Our Life Depends on Executions

Mohammad Reza Yazdanpanah

» Iran’s Chief Justice:

Iran’s Chief Justice, ayatollah Mohseni Gorkani said, “Our life, tranquility and peace depend on executions and ghesas” (loosely translated as retaliatory punishment).

Mehr news agency reported that the ayatollah made these remarks in his ethics class without stating where exactly the class was held. According to Mehr during the cleric’s class, the chief justice first read a verse from the Quran about executions and ghesas, and then added, “The issue of executions and ghesas that the Quran dictates, are what our life, tranquility and peace depend on.”

The number of recent executions in Iran has risen to such high numbers that even foreign governments and international human rights organizations have issued protesting statements calling on the Iranian government and authorities to stop the executions.

Officials of the Islamic republic on the other hand maintain that most of the recent executions are related to criminals involved in narcotics crimes and the murders. Ramin Mehmanparast, the spokesperson for Iran’s foreign ministry also said that 80 percent of those who were hanged in the country were individuals who had criminal acts related to narcotics.

In this regard, Iran’s chief justice recently confirmed this and said, “The issue of drugs is a calamity that has been spread by colonialism which is slowly killing our youth.”

He has expressed satisfaction that such cases were dealt with rapidly, carefully and with a firm hand adding that when a court issues the right sentence on this the court upholds the judgment.

Gorkani thanked the judges and staff of the judiciary branch for their “work” and said that some in the judiciary did not appreciate the work of the branch adding, they “do not understand that the current security in the country is in the hands of the judges of the judiciary.” He further said that the “judges and judiciary staff spent all their efforts to protect rights and institutionalize security in society.”

Iran’s supreme court is the highest judiciary body in the country which can also examine the violations of the president based on his legal responsibilities.

According to official  reports, during the month of January alone some 66 individuals were executed in Iran, while some human rights activists maintain that the actual numbers are much higher.

Just a few days ago Mir-Hossein Mousavi and Mehdi Karoubi, the two leaders of Iran’s opposition movement known as the Green Movement protested against “the large number of executions in the country and the speedy execution of the sentences which are carried out without the complete implementation of due process” and attributed this to the unthoughtfullness of the leaders and the creation of terror in society. They both said that the full implementation of civil procedures in the country was the legal and religious rights of all Iranians.
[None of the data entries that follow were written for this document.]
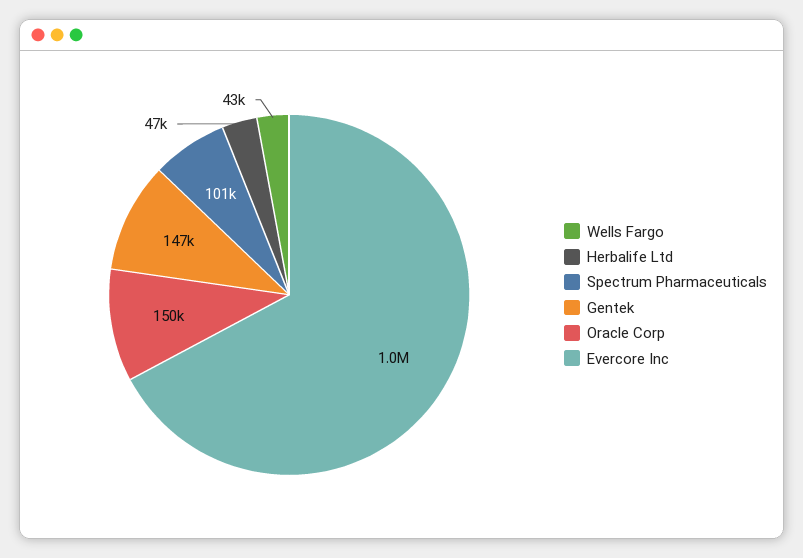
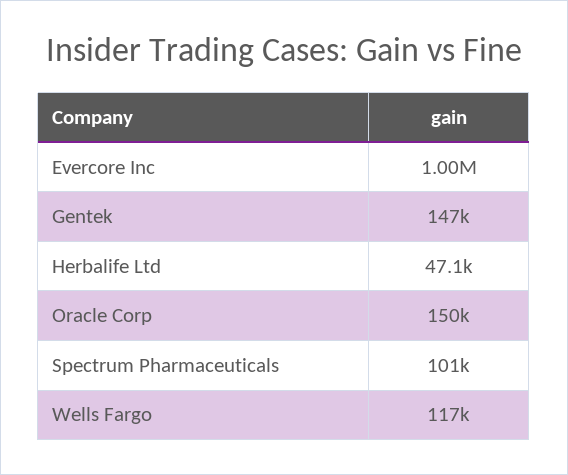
  {
-   "Wells Fargo": 43000,
+   "Wells Fargo": 117000,
    "Herbalife Ltd": 47100,
    "Spectrum Pharmaceuticals": 101000,
    "Gentek": 147000,
    "Oracle Corp": 150000,
    "Evercore Inc": 1000000
  }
According to Karoubi and Mousavi, “Does the execution of some 300 individuals in the last year not bring anything but fear and horror to society causing Iran to become even more isolated on the international scene.” They both questioned whether these speedy trials and executions were Islamic and called for their suspension.

They also condemned the recent refrainment of officials from returning the bodies of executed individuals to their family members. In the first 40 days of this year, the Islamic republic is said to have broken the world record for the number of executions in such a short span of time.
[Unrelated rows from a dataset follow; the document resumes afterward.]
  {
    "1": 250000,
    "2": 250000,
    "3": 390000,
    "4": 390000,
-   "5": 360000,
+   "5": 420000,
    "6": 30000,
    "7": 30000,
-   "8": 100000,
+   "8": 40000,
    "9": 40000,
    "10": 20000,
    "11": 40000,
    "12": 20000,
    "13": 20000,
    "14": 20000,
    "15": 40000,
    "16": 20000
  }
On Sunday Human Rights Watch issued a statement expressing its concern for the rise in executions in Iran. The director of the Middle East division of Human Rights Watch Sarah Leah Whitson told the French news agency that Iran could execute over a thousand people should the present trend continue.

Prior to this year, China and then Saudi Arabia held the records in the number of annual executions, giving Iran the third place. It should be noted that China’s populations is almost 20 times higher than that of Iran. In its annual report, Human Rights Watch’s has reported that with the increase in the number of executions, torture and terror, the situation in Iran has become worse than ever.

Prior to the HRW report, the US and EU also had issued statements expressing their grave concern for the rate of executions in Iran. On Wednesday, the UN High Commissioner for Human Rights Navi Pillay also issued a similar concern over the executions in Iran. Her statement said that she had repeatedly asked the Iranian authorities to stop the executions and expressed her disappointment that her concerns had gone unheeded. She said that different countries around the world were generally moving towards ending executions as a form of punishment and that she had requested that Iranian authorities too stop the practice and take measures to end the practice altogether.

Opponents of the Iranian regime and human rights activists contend that Iranian authorities have engaged in mass executions of political prisoners on the pretext of labeling them drug offenders or murderous criminals. They compare the current spike in the number of executions to those that were carried out in late 1980s when thousands of political prisoners were tortured and executed belonging to the different political groups.